(THE TASK): Repeat exactly the lines below that lie between the line with "index pip: (348, 430)" and the line with "ring pip: (423, 456)", counting both of those lines as part of the answer.

(INPUT RECORDS):
---*---

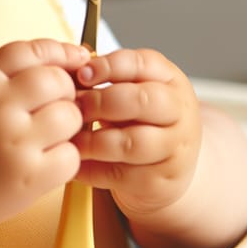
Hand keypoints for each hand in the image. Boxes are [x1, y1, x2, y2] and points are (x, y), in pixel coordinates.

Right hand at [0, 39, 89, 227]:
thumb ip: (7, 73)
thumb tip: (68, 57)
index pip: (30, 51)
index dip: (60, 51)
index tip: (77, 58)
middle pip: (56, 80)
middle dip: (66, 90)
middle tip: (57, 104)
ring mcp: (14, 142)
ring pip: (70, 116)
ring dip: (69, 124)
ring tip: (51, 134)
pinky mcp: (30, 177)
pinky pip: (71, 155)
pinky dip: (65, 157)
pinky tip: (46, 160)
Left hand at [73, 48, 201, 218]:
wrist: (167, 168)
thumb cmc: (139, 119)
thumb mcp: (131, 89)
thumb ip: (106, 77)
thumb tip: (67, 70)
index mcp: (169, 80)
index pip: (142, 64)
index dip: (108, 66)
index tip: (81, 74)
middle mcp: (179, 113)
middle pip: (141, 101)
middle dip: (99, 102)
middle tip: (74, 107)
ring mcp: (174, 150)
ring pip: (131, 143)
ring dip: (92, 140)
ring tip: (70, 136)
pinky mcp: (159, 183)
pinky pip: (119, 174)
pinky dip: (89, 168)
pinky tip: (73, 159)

---*---

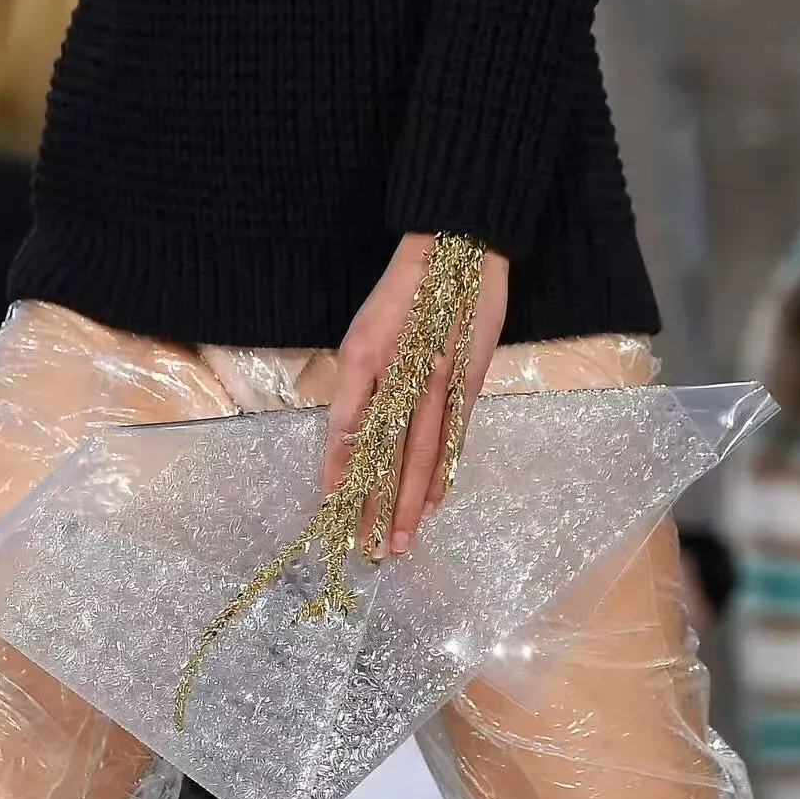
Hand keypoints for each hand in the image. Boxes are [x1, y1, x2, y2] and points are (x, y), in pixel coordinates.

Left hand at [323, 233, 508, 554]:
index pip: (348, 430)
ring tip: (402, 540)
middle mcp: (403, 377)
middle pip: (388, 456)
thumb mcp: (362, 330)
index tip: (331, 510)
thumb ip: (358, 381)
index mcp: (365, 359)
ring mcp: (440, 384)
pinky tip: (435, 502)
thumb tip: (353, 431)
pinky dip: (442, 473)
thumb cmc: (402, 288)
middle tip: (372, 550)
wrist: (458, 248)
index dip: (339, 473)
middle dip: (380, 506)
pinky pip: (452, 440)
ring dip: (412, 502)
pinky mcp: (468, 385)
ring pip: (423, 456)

---*---

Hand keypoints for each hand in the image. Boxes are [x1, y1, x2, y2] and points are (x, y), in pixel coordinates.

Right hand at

---*---

(EXERCISE RESULT):
index pip: (348, 430)
ring tip: (402, 540)
middle mcp: (403, 377)
middle pip: (388, 456)
thumb mcp: (362, 330)
index tip: (331, 510)
thumb ip: (358, 381)
index mcp: (365, 359)
ring mcp: (440, 384)
pinky tip: (435, 502)
thumb tip: (353, 431)
pinky dip: (442, 473)
thumb cmc: (402, 288)
middle tip: (372, 550)
wrist: (458, 248)
index dip: (339, 473)
middle dip: (380, 506)
pinky pip: (452, 440)
ring dip: (412, 502)
pinky mcp: (468, 385)
ring pip: (423, 456)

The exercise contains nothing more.